* _Text block_:
We have been waiting for weeks for the Joint Committee to release the lodging tax bill, and we are now down to the wire. There are only four days before the end of the legislative session, so this is all going to happen very quickly. Thus it is urgent that you voice your opinion to Governor Baker even before knowing the details of the bill.
The Governor will have three options: 1) Sign the bill as it is written; 2) Veto the bill (not likely, according to our sources; or 3) Suggest amendments to the bill and send it back to the legislature.
Assuming that Governor Baker will suggest amendments, we strongly urge you to write to the Governor with any suggestions for amendments. Comments about the unfairness of the tax or trying to convince the government not to impose the tax at all will likely to fall on deaf ears. Suggestions for mitigating the negative effects of the tax will be the most helpful.
Below are several points we have made before during our discussions of the tax. Feel free to include any of these points in your letter to the Governor. Use this link to contact him: https://www.mass.gov/forms/email-the-governors-office.
Consider a tax rate of less than 11.7% (combined state and local tax).

* _Dataset excerpts_:
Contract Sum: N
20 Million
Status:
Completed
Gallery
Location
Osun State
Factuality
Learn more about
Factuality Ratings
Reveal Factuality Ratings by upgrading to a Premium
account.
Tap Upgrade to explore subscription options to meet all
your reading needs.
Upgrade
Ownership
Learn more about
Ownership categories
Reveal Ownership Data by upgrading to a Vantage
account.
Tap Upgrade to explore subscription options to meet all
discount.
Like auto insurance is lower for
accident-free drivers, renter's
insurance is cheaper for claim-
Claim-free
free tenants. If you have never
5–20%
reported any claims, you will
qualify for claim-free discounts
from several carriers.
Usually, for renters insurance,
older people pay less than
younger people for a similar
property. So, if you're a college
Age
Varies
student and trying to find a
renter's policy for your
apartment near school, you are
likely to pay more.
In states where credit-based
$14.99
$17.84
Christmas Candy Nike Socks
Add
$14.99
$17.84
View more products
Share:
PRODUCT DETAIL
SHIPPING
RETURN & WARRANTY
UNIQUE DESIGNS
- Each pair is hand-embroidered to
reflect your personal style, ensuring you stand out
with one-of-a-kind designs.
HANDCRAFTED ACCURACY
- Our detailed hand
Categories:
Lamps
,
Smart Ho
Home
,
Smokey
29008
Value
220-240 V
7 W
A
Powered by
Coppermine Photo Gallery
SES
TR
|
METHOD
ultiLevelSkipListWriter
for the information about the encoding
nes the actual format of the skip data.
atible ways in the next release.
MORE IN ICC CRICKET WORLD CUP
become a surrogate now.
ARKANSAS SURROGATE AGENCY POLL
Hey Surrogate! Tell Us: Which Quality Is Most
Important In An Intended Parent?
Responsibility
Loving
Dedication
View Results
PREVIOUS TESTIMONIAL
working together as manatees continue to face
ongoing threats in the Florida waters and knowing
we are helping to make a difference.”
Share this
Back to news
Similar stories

* _Directions_:
(1) Decide whether each statement agrees with the text on the lodging tax bill. Answer yes or no, and quote the words of the text that decide it.
(a) Four days remain before the end of the legislative session.
(b) The text names suggestions for mitigating the negative effects of the tax as the most helpful kind of comment.
(c) The text proposes a combined state and local tax rate above 11.7%.
(2) Translate this sentence from the text on the lodging tax bill into Spanish: "Suggestions for mitigating the negative effects of the tax will be the most helpful."

* _Solutions to each task_:
(1)
(a) Yes: "There are only four days before the end of the legislative session"
(b) Yes: "Suggestions for mitigating the negative effects of the tax will be the most helpful."
(c) No: "Consider a tax rate of less than 11.7% (combined state and local tax)."

(2) Las sugerencias para mitigar los efectos negativos del impuesto serán las más útiles.